According to the World Bank’s2020 Doing Business report, Japan increased in rank from 39th position in 2019 to 29th position in 2020 out of 190 countries. The country has massive external indicators and a substantial net foreign creditor position. Japanese Prime Minister Shinzo Abe unveiled a pro-global business policy. It reiterated the frameworks Japan is laying to create an enabling environment for global investors. The country takes pride in leadership in R&D and advanced technology. The latent obstruction to investment is limited to linguistics, culture, and demography. However, foreign investors are scared away by the health and environmental concerns that are inclined towards Fukushima Daiichi nuclear power plant, together with the tsunami and earthquake disaster that hit Japan in 2011. Despite all these misfortunes, Japan remains a huge investor market. The country accumulated surplus savings in the past years and uses its finances to rebuild itself without straining. The Prime Minister has formulated strategies that will see the FDI flow double its 2012 figures in 2020. The government has ensured a conducive investment environment through; unveiling R&D centers, reducing corporate tax, and establishing special economic zones. In 2018, the US foreign direct FDI in Japan in terms of stock was $125.5 billion (“Japan,” 2020). This is a 2.8% decrease from what it experienced in 2017. The focus of investment of the US within Japan boards is manufacture, information services, and insurance. US affiliates sold services worth $74.6 billion while in Japan in 2017. (“Japan,” 2020).
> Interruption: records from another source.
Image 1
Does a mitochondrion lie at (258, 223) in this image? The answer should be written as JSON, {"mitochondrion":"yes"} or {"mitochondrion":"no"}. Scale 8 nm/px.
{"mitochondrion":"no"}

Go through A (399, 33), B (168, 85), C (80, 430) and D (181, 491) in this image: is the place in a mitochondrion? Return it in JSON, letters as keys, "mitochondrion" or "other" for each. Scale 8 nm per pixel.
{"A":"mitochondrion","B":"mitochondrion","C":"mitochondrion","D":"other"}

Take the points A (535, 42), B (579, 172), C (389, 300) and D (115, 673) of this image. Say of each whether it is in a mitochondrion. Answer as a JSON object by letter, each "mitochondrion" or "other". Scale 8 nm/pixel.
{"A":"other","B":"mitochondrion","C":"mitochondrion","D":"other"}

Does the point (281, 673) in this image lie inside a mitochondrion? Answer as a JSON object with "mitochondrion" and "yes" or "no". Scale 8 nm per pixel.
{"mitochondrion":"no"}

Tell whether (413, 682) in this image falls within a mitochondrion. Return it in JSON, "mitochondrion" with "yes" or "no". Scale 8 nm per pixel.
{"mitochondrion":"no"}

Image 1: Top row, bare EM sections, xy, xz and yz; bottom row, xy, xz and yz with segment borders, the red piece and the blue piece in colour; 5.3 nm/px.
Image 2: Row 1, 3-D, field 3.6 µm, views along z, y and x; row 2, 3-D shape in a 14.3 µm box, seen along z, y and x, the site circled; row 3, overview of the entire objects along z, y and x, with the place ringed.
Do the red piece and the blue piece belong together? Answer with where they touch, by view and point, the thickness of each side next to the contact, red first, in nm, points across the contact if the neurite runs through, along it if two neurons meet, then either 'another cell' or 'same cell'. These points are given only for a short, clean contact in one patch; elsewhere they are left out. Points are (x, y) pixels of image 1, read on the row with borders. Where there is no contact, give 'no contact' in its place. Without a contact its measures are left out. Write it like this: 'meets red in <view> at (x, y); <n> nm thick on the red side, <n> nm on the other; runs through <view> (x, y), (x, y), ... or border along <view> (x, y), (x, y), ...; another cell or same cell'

The most recognized test for universal administration is in social correspondence, diversity, and overlooking social disparity. This way, businesses can thrive. Administrators’ ability to blend well and productively engage individuals of diverse nationalities dictates the failure to achieve these businesses. This shows their social acceptance, diversity, and acknowledgment of differences. The universal business considers the global space’s outgrowth and overpowering the global barriers and understanding the monetary indicators to suitably blend in different markets in different countries. The Japanese culture is stringent but still welcomes investors. They are unpredictable, though. However, Americans can exploit the Japanese markets. Japanese have appropriately mitigated the possibility of the financial crisis, and Americans can take advantage of this. The business culture is also welcoming than that of the Americans. The problem with Americans is an enormous focus on profitability than on building business networks. Americans should, therefore, research their business associates and learn from them. America has consequently proven radical than Japan. Americans can thrive more when they work closely with Japan. A great deal of research and planning can thus be guaranteed from which can yield extraordinary results.